EPA touts health, economic benefits of reducing smog

The battle lines already are drawn over the Environmental Protection Agency’s announcement Wednesday that it’s seeking to reduce the nation’s levels of ground-level ozone, the main component of smog.

Under the Clean Air Act, the EPA is required to review air-quality standards every five years. Under President George W. Bush, the agency set the ozone threshold at 75 parts per billion in 2008.

The EPA now wants to lower the bar to between 65 ppb and 70 ppb, the level that the agency’s advisory board of independent scientists and physicians has recommended. However, EPA will review comments on a lower benchmark of 60 ppb during its commentary period.

Ozone is created when sunlight hits emissions coming from vehicles, electricity-generating plants and factories. The EPA said ozone at the current accepted levels “can pose serious threats to public health, harm the respiratory system, cause or aggravate asthma and other lung diseases, and is linked to premature death from respiratory and cardiovascular causes.”

The NRDC said medical evidence shows that the revised limit, even at the lower end of 65 ppb, is harmful to health. ”So we urge EPA to set the standard at 60 ppb.”

AQI (Click on the image at right to check the national Air Quality Index.)

That stance will put the EPA on a collision course with the manufacturing sector and Republican elected officials, who will control both the Senate and House in January. Sen.
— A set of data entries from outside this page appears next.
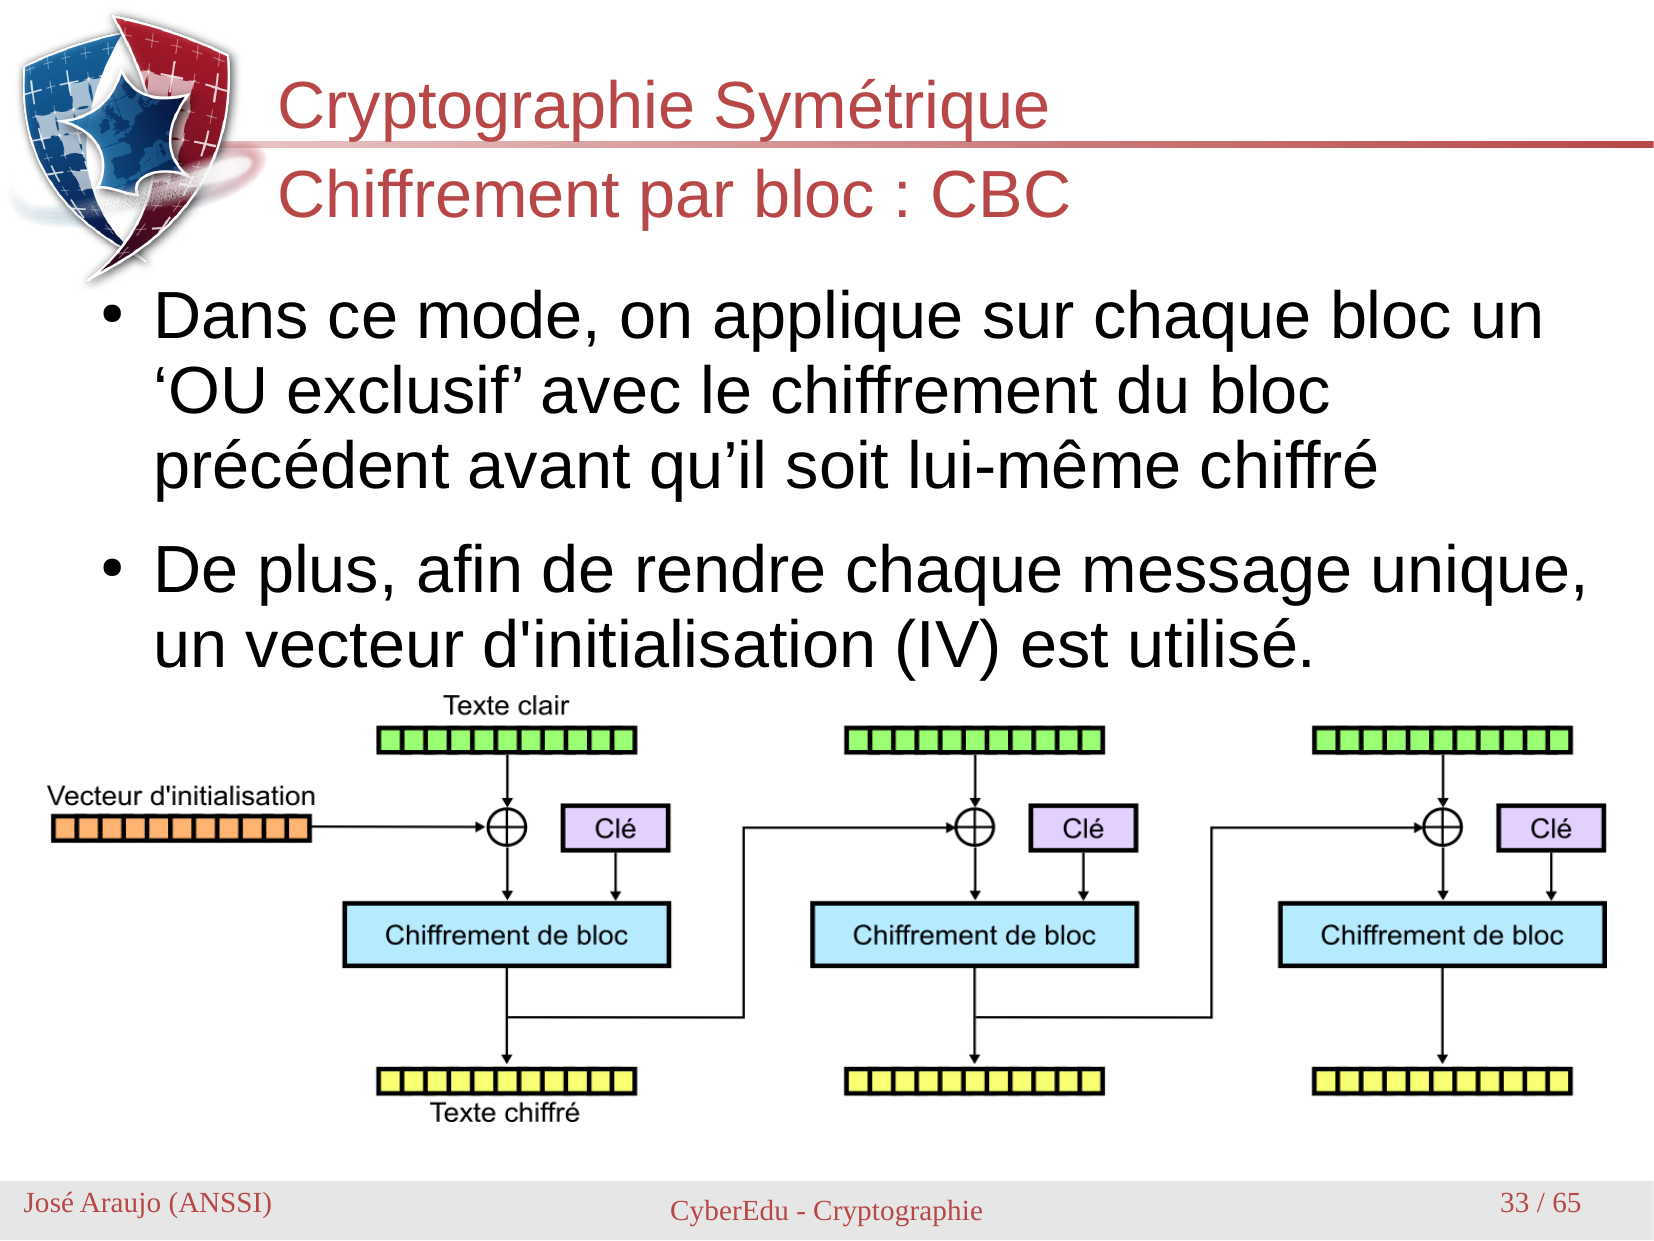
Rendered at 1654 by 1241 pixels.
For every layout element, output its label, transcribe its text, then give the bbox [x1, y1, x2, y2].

picture [47, 695, 1607, 1123]
title Cryptographie Symétrique Chiffrement par bloc : CBC [277, 49, 1642, 237]
picture [0, 0, 272, 290]
list Dans ce mode, on applique sur chaque bloc un ‘OU exclusif’ avec le chiffrement du bloc précédent avant qu’il soit lui-même chiffré De plus, afin de rendre chaque message unique, un vecteur d'initialisation (IV) est utilisé. [82, 278, 1595, 626]
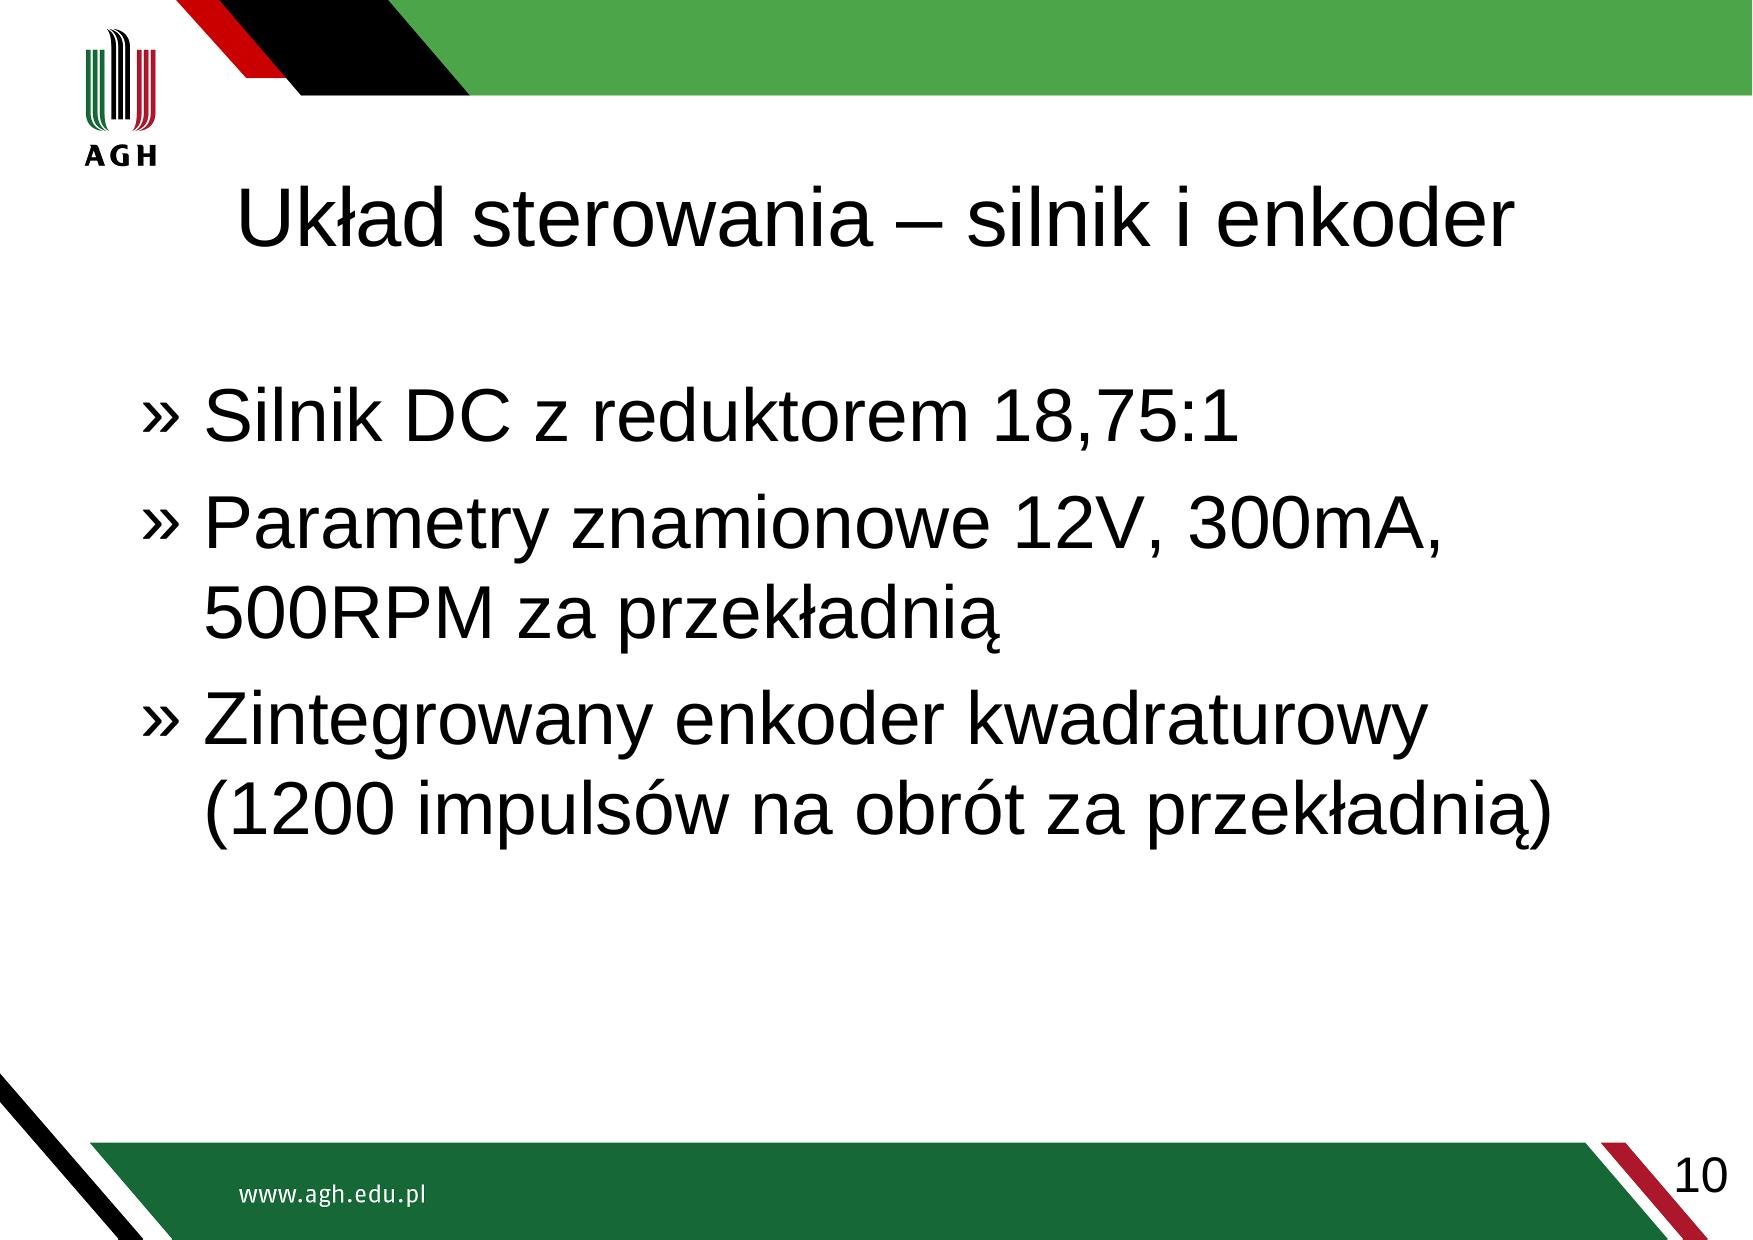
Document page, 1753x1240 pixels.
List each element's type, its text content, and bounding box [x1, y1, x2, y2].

title Układ sterowania – silnik i enkoder [131, 110, 1622, 317]
list Silnik DC z reduktorem 18,75:1 Parametry znamionowe 12V, 300mA, 500RPM za przekładnią Zintegrowany enkoder kwadraturowy (1200 impulsów na obrót za przekładnią) [131, 358, 1622, 1103]
picture [0, 0, 1753, 1240]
James Inhofe, the Oklahoma Republican who will take over as chairman of the Senate Environment and Public Works Committee, said in a statement that the lower threshold “will lower our nation’s economic competitiveness and stifle job creation for decades.”

National Association of Manufacturers president and CEO Jay Timmons said the new ozone regulation “threatens to be the most expensive ever imposed on industry in America and could jeopardize recent progress in manufacturing by placing massive new costs on manufacturers and closing off counties and states to new business …”

The Associated Press notes that the EPA initially proposed a range of 60 to 70 ppb in January 2010. Had that gone into effect, it would have come with an estimated price tag of between $19 billion and $90 billion and would have doubled the number of U.S. counties in violation.

In 2011, President Obama, in advance of his 2012 re-election campaign, “reneged on a plan by then-Environmental Protection Agency administrator Lisa Jackson to lower the permissible level to be more protective of public health,” The AP wrote.

“Seldom do presidents get an opportunity to right a wrong,” Bill Becker of the National Association of Clean Air Agencies told AP. “Obama has walked the walk on air.”

Current EPA administrator Gina McCarthy, in a post on CNNMoney.com, put the health argument front and center. But she also said cutting emissions would help the economy, not hinder it:

“Missing work, feeling ill, or caring for a sick child costs us time, money, and personal hardship. When family health issues hurt us financially, that drags down the whole economy. … Special-interest critics will try to convince you that pollution standards chase away local jobs and businesses, but, in fact, healthy communities attract new businesses, new investment, and new jobs.”